Only a very elite group of filmmakers is still allowed to make movies “for theaters“ and actually have them seen and judged that way on a wide scale. Even platform releasing seems to be somewhat endangered. It can’t be fought. It has to be accepted.

9. Addendum: I’ve been informed that it wasn’t Scorsese who requested that the Bob Dylan documentary only be screened for critics in theaters, but a Netflix representative indicated the opposite to me, so I just don’t know what to believe.

It’s actually OK if your film is not eligible for an Oscar — we have a thing called the Emmys. A lot of this anxiety is just a holdover from the days when television was considered culturally inferior to theatrical feature films. Everybody needs to just get over it.

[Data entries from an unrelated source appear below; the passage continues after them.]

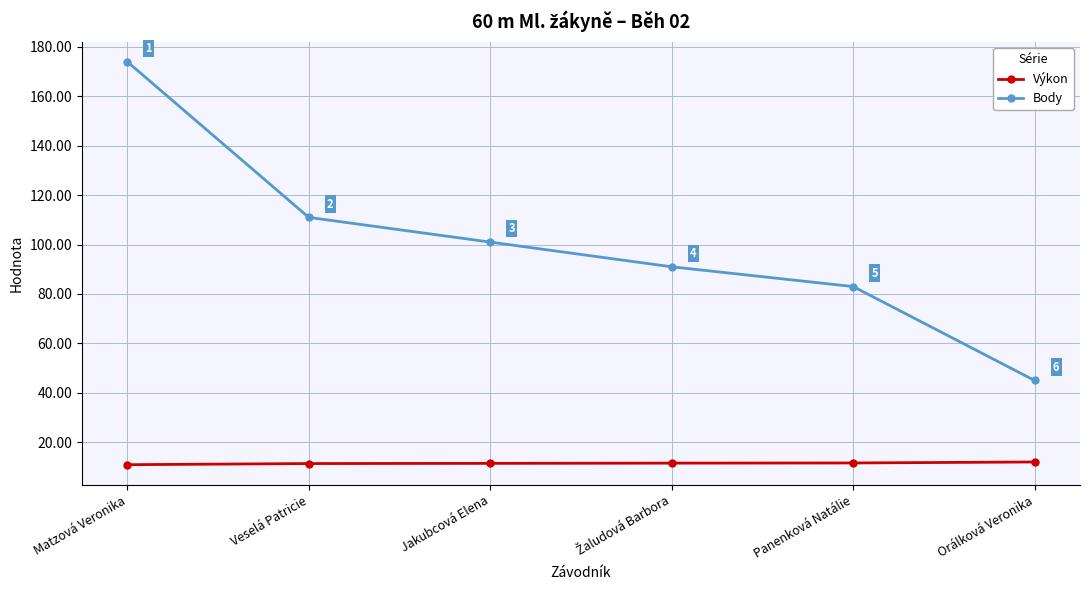

Where does the Výkon series first go above 11?

Veselá Patricie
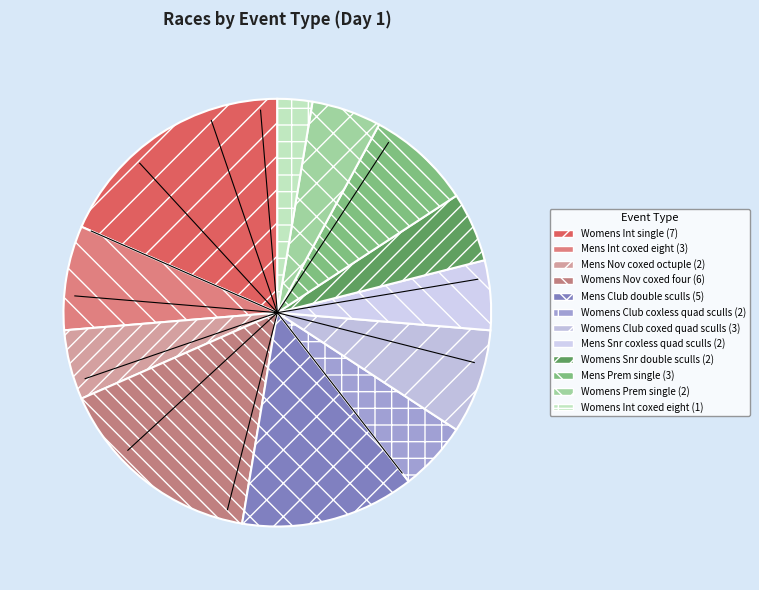

How many segments does this pie chart have?

12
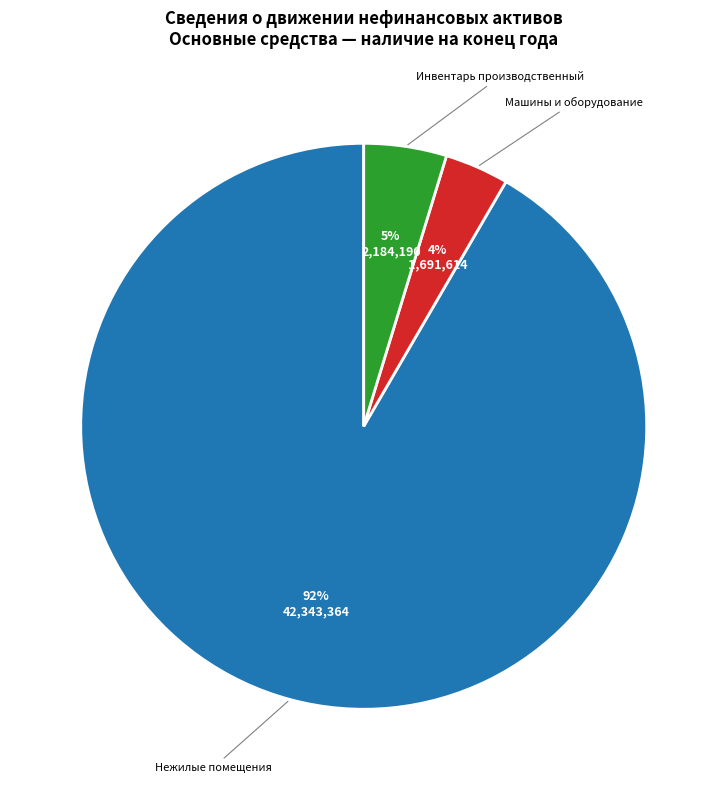

Count the number of slices in the pie.

3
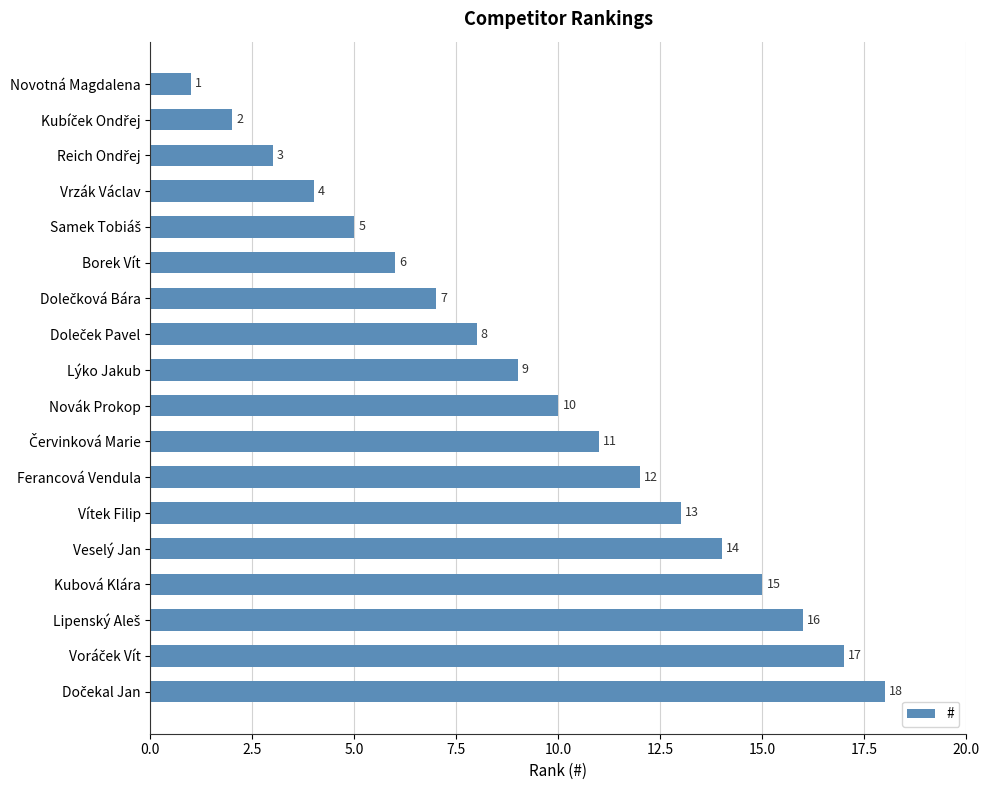

What is the average value?

10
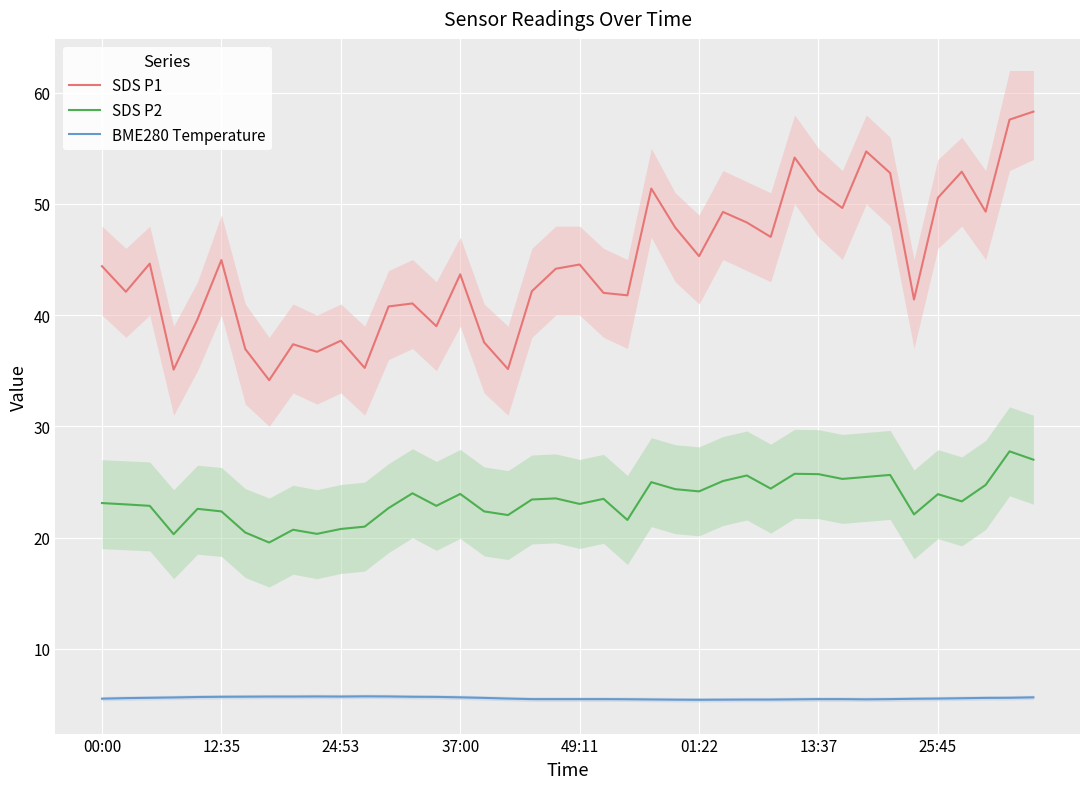

True or false: BME280 Temperature has more than 2 points higher than both neighbors.

False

In another 10 to 20 years they’re probably going to merge the Emmys in the Oscars into one program anyway, maybe they’ll call it the Contentys.

“One of the fun things about seeing the new Quentin Tarantino film three months early in Cannes (did I mention this?) is that I know exactly why it’s going to make some people furious, and thus I have time to steel myself for the takes.

Back in July 2017, when it was revealed that Tarantino’s next project was connected to the Manson Family murders, it was condemned in some quarters as an insulting and exploitative stunt. We usually require at least a fig-leaf of compassion for the victims in true-crime adaptations, and even Tarantino partisans like myself – I don’t think he’s made a bad film yet – found ourselves wondering how he might square his more outré stylistic impulses with the depiction of a real mass murder in which five people and one unborn child lost their lives.

After all, it’s one thing to slice off with gusto a fictional policeman’s ear; it’s quite another to linger over the gory details of a massacre that took place within living memory, and which still carries a dread historical significance.

In her essay The White Album, Joan Didion wrote: “Many people I know in Los Angeles believe that the Sixties ended abruptly on August 9, 1969, ended at the exact moment when word of the murders on Cielo Drive traveled like brushfire through the community, and in a sense this is true.”

Early in Once Upon a Time in Hollywood, as Leonardo DiCaprio and Brad Pitt’s characters drive up the hill towards Leo’s bachelor pad, the camera cranes up gently to reveal a street sign: Cielo Drive. Tarantino understands how charged that name is; he can hear the Molotov cocktails clinking as he shoulders the crate.

As you may have read in the reviews from Cannes, much of the film is taken up with following DiCaprio and Pitt’s characters – a fading TV actor and his long-serving stunt double – as they amusingly go about their lives in Los Angeles, while Margot Robbie’s Sharon Tate is a relatively minor presence. But the spectre of the murders is just over the horizon, and when the night of the 9th finally arrives, you feel the mood in the cinema shift.

No spoilers whatsoever about what transpires on screen. But in the audience, as it became clear how Tarantino was going to handle this extraordinarily loaded moment, the room soured and split, like a pan of cream left too long on the hob. I craned in, amazed, but felt the person beside me recoil in either dismay or disgust.

Two weeks on, I’m convinced that the scene is the boldest and most graphically violent of Tarantino’s career – I had to shield my eyes at one point, found myself involuntarily groaning “oh no” at another – and a dead cert for the most controversial. People will be outraged by it, and with good reason. But in a strange and brilliant way, it takes Didion’s death-of-the-Sixties observation and pushes it through a hellfire-hot catharsis.

Hollywood summoned up this horror, the film seems to be saying, and now it’s Hollywood’s turn to exorcise it. I can’t wait until the release in August, when we can finally talk about why.